Exercise objective: Convert the listing below into a Markdown table with the columns "Row" and "Text". Number each line in order and drop blank lines and the picture lines.

Dataset records:
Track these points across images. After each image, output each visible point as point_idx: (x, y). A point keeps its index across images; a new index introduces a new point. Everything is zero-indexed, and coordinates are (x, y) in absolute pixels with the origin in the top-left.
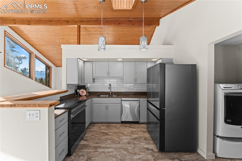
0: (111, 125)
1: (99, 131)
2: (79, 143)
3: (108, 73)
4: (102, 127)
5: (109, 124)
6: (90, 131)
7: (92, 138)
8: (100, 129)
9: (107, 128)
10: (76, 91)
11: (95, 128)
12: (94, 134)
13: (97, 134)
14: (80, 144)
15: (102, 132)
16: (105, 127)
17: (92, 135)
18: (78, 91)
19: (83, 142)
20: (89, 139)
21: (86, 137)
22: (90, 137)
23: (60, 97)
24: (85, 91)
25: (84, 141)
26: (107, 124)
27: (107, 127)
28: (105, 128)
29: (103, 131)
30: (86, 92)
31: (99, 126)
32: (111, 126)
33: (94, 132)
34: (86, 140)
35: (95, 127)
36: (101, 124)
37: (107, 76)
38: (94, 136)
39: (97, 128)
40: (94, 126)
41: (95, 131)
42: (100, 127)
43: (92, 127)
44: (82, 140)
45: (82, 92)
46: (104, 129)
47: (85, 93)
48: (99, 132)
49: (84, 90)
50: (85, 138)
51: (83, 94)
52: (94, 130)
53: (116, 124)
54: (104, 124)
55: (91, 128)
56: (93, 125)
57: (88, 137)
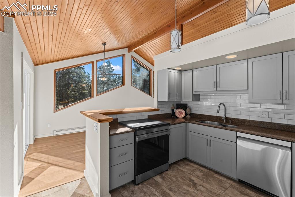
0: (216, 176)
1: (188, 174)
2: (154, 176)
3: (217, 84)
4: (197, 173)
5: (212, 173)
6: (178, 169)
7: (171, 179)
8: (191, 173)
9: (204, 177)
10: (173, 110)
11: (186, 169)
12: (178, 175)
13: (182, 178)
14: (155, 178)
15: (190, 179)
16: (202, 174)
17: (175, 175)
18: (175, 110)
19: (158, 178)
20: (167, 179)
21: (167, 174)
22: (169, 177)
23: (148, 116)
24: (183, 112)
25: (160, 177)
26: (208, 171)
27: (205, 175)
28: (200, 174)
29: (193, 178)
30: (185, 113)
31: (194, 168)
32: (214, 177)
33: (181, 173)
34: (163, 178)
35: (187, 167)
36: (198, 167)
37: (215, 89)
38: (176, 178)
39: (189, 170)
40: (188, 165)
41: (183, 172)
42: (194, 171)
43: (183, 165)
44: (160, 175)
45: (179, 113)
46: (197, 177)
47: (183, 115)
48: (188, 176)
49: (183, 110)
50: (164, 175)
51: (180, 116)
52: (184, 170)
53: (225, 179)
54: (203, 169)
55: (181, 166)
56: (187, 162)
57: (168, 176)
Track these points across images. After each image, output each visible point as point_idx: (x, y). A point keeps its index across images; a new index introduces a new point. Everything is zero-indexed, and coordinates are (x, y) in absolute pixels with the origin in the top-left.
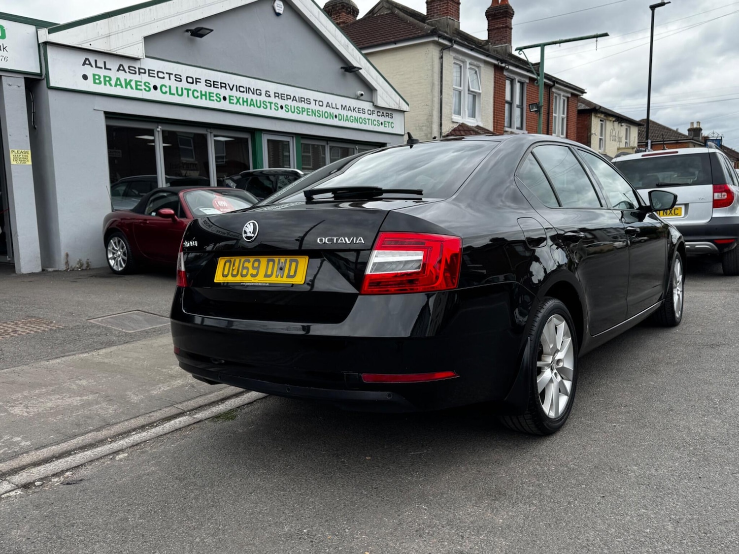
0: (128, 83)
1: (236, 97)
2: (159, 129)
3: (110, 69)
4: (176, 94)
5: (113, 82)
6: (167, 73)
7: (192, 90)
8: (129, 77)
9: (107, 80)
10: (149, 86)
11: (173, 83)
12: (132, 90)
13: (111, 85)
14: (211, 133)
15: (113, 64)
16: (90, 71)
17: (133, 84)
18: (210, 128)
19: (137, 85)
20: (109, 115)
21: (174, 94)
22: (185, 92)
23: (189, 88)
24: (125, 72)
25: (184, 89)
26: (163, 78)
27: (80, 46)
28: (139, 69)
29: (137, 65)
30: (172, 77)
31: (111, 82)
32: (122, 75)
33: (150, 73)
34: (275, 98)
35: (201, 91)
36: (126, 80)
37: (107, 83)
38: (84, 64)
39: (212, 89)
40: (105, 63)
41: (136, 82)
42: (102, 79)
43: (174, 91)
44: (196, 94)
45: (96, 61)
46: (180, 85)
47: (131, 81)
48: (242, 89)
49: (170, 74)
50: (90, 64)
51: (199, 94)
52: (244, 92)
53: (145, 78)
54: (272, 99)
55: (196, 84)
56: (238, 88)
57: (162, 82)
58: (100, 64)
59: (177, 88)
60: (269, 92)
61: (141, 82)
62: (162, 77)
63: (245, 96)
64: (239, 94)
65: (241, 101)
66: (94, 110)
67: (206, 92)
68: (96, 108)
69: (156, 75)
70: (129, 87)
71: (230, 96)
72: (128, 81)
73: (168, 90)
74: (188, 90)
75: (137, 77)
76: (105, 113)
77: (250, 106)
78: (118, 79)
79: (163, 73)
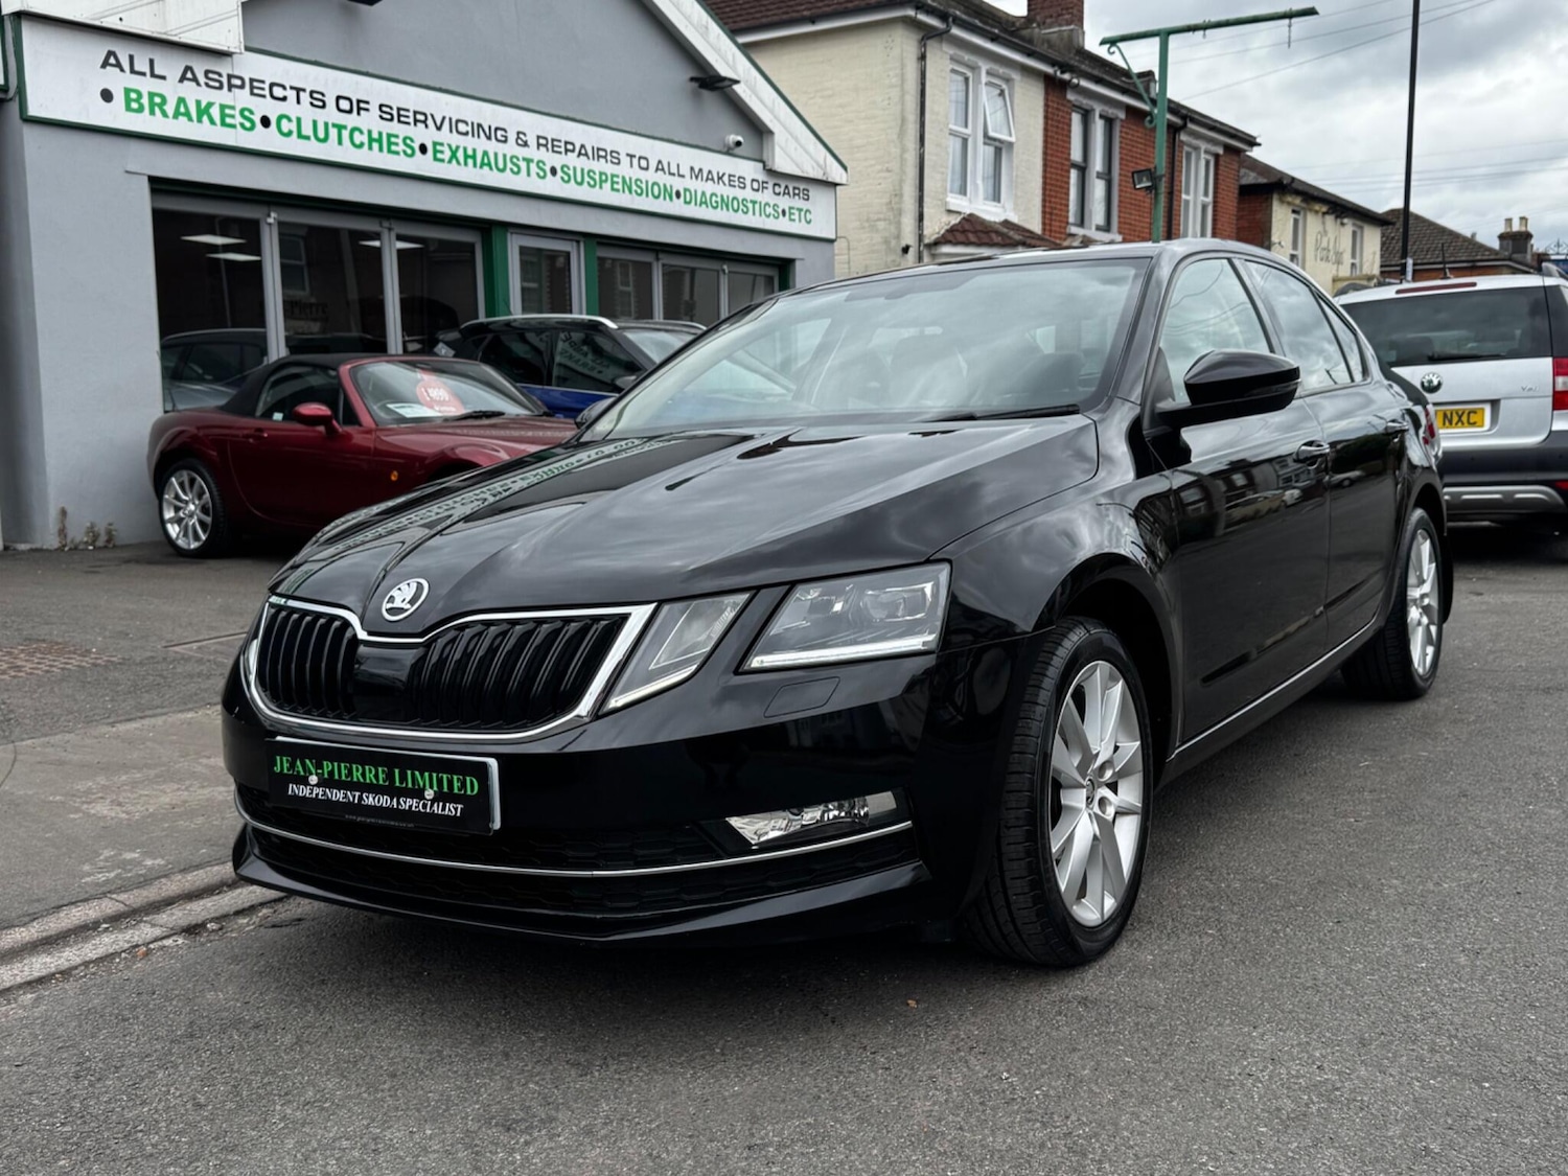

The completed task:
| Row | Text |
|---|---|
| 1 | Track these points across images. After each image, output each visible point as point_idx: (x, y). A point keeps its index across images; a new index introduces a new point. Everything is zero-indexed, and coordinates are (x, y) in absolute pixels with the origin in the top-left. |
| 2 | 0: (111, 125) |
| 3 | 1: (99, 131) |
| 4 | 2: (79, 143) |
| 5 | 3: (108, 73) |
| 6 | 4: (102, 127) |
| 7 | 5: (109, 124) |
| 8 | 6: (90, 131) |
| 9 | 7: (92, 138) |
| 10 | 8: (100, 129) |
| 11 | 9: (107, 128) |
| 12 | 10: (76, 91) |
| 13 | 11: (95, 128) |
| 14 | 12: (94, 134) |
| 15 | 13: (97, 134) |
| 16 | 14: (80, 144) |
| 17 | 15: (102, 132) |
| 18 | 16: (105, 127) |
| 19 | 17: (92, 135) |
| 20 | 18: (78, 91) |
| 21 | 19: (83, 142) |
| 22 | 20: (89, 139) |
| 23 | 21: (86, 137) |
| 24 | 22: (90, 137) |
| 25 | 23: (60, 97) |
| 26 | 24: (85, 91) |
| 27 | 25: (84, 141) |
| 28 | 26: (107, 124) |
| 29 | 27: (107, 127) |
| 30 | 28: (105, 128) |
| 31 | 29: (103, 131) |
| 32 | 30: (86, 92) |
| 33 | 31: (99, 126) |
| 34 | 32: (111, 126) |
| 35 | 33: (94, 132) |
| 36 | 34: (86, 140) |
| 37 | 35: (95, 127) |
| 38 | 36: (101, 124) |
| 39 | 37: (107, 76) |
| 40 | 38: (94, 136) |
| 41 | 39: (97, 128) |
| 42 | 40: (94, 126) |
| 43 | 41: (95, 131) |
| 44 | 42: (100, 127) |
| 45 | 43: (92, 127) |
| 46 | 44: (82, 140) |
| 47 | 45: (82, 92) |
| 48 | 46: (104, 129) |
| 49 | 47: (85, 93) |
| 50 | 48: (99, 132) |
| 51 | 49: (84, 90) |
| 52 | 50: (85, 138) |
| 53 | 51: (83, 94) |
| 54 | 52: (94, 130) |
| 55 | 53: (116, 124) |
| 56 | 54: (104, 124) |
| 57 | 55: (91, 128) |
| 58 | 56: (93, 125) |
| 59 | 57: (88, 137) |
| 60 | 0: (216, 176) |
| 61 | 1: (188, 174) |
| 62 | 2: (154, 176) |
| 63 | 3: (217, 84) |
| 64 | 4: (197, 173) |
| 65 | 5: (212, 173) |
| 66 | 6: (178, 169) |
| 67 | 7: (171, 179) |
| 68 | 8: (191, 173) |
| 69 | 9: (204, 177) |
| 70 | 10: (173, 110) |
| 71 | 11: (186, 169) |
| 72 | 12: (178, 175) |
| 73 | 13: (182, 178) |
| 74 | 14: (155, 178) |
| 75 | 15: (190, 179) |
| 76 | 16: (202, 174) |
| 77 | 17: (175, 175) |
| 78 | 18: (175, 110) |
| 79 | 19: (158, 178) |
| 80 | 20: (167, 179) |
| 81 | 21: (167, 174) |
| 82 | 22: (169, 177) |
| 83 | 23: (148, 116) |
| 84 | 24: (183, 112) |
| 85 | 25: (160, 177) |
| 86 | 26: (208, 171) |
| 87 | 27: (205, 175) |
| 88 | 28: (200, 174) |
| 89 | 29: (193, 178) |
| 90 | 30: (185, 113) |
| 91 | 31: (194, 168) |
| 92 | 32: (214, 177) |
| 93 | 33: (181, 173) |
| 94 | 34: (163, 178) |
| 95 | 35: (187, 167) |
| 96 | 36: (198, 167) |
| 97 | 37: (215, 89) |
| 98 | 38: (176, 178) |
| 99 | 39: (189, 170) |
| 100 | 40: (188, 165) |
| 101 | 41: (183, 172) |
| 102 | 42: (194, 171) |
| 103 | 43: (183, 165) |
| 104 | 44: (160, 175) |
| 105 | 45: (179, 113) |
| 106 | 46: (197, 177) |
| 107 | 47: (183, 115) |
| 108 | 48: (188, 176) |
| 109 | 49: (183, 110) |
| 110 | 50: (164, 175) |
| 111 | 51: (180, 116) |
| 112 | 52: (184, 170) |
| 113 | 53: (225, 179) |
| 114 | 54: (203, 169) |
| 115 | 55: (181, 166) |
| 116 | 56: (187, 162) |
| 117 | 57: (168, 176) |
| 118 | Track these points across images. After each image, output each visible point as point_idx: (x, y). A point keeps its index across images; a new index introduces a new point. Everything is zero-indexed, and coordinates are (x, y) in absolute pixels with the origin in the top-left. |
| 119 | 0: (128, 83) |
| 120 | 1: (236, 97) |
| 121 | 2: (159, 129) |
| 122 | 3: (110, 69) |
| 123 | 4: (176, 94) |
| 124 | 5: (113, 82) |
| 125 | 6: (167, 73) |
| 126 | 7: (192, 90) |
| 127 | 8: (129, 77) |
| 128 | 9: (107, 80) |
| 129 | 10: (149, 86) |
| 130 | 11: (173, 83) |
| 131 | 12: (132, 90) |
| 132 | 13: (111, 85) |
| 133 | 14: (211, 133) |
| 134 | 15: (113, 64) |
| 135 | 16: (90, 71) |
| 136 | 17: (133, 84) |
| 137 | 18: (210, 128) |
| 138 | 19: (137, 85) |
| 139 | 20: (109, 115) |
| 140 | 21: (174, 94) |
| 141 | 22: (185, 92) |
| 142 | 23: (189, 88) |
| 143 | 24: (125, 72) |
| 144 | 25: (184, 89) |
| 145 | 26: (163, 78) |
| 146 | 27: (80, 46) |
| 147 | 28: (139, 69) |
| 148 | 29: (137, 65) |
| 149 | 30: (172, 77) |
| 150 | 31: (111, 82) |
| 151 | 32: (122, 75) |
| 152 | 33: (150, 73) |
| 153 | 34: (275, 98) |
| 154 | 35: (201, 91) |
| 155 | 36: (126, 80) |
| 156 | 37: (107, 83) |
| 157 | 38: (84, 64) |
| 158 | 39: (212, 89) |
| 159 | 40: (105, 63) |
| 160 | 41: (136, 82) |
| 161 | 42: (102, 79) |
| 162 | 43: (174, 91) |
| 163 | 44: (196, 94) |
| 164 | 45: (96, 61) |
| 165 | 46: (180, 85) |
| 166 | 47: (131, 81) |
| 167 | 48: (242, 89) |
| 168 | 49: (170, 74) |
| 169 | 50: (90, 64) |
| 170 | 51: (199, 94) |
| 171 | 52: (244, 92) |
| 172 | 53: (145, 78) |
| 173 | 54: (272, 99) |
| 174 | 55: (196, 84) |
| 175 | 56: (238, 88) |
| 176 | 57: (162, 82) |
| 177 | 58: (100, 64) |
| 178 | 59: (177, 88) |
| 179 | 60: (269, 92) |
| 180 | 61: (141, 82) |
| 181 | 62: (162, 77) |
| 182 | 63: (245, 96) |
| 183 | 64: (239, 94) |
| 184 | 65: (241, 101) |
| 185 | 66: (94, 110) |
| 186 | 67: (206, 92) |
| 187 | 68: (96, 108) |
| 188 | 69: (156, 75) |
| 189 | 70: (129, 87) |
| 190 | 71: (230, 96) |
| 191 | 72: (128, 81) |
| 192 | 73: (168, 90) |
| 193 | 74: (188, 90) |
| 194 | 75: (137, 77) |
| 195 | 76: (105, 113) |
| 196 | 77: (250, 106) |
| 197 | 78: (118, 79) |
| 198 | 79: (163, 73) |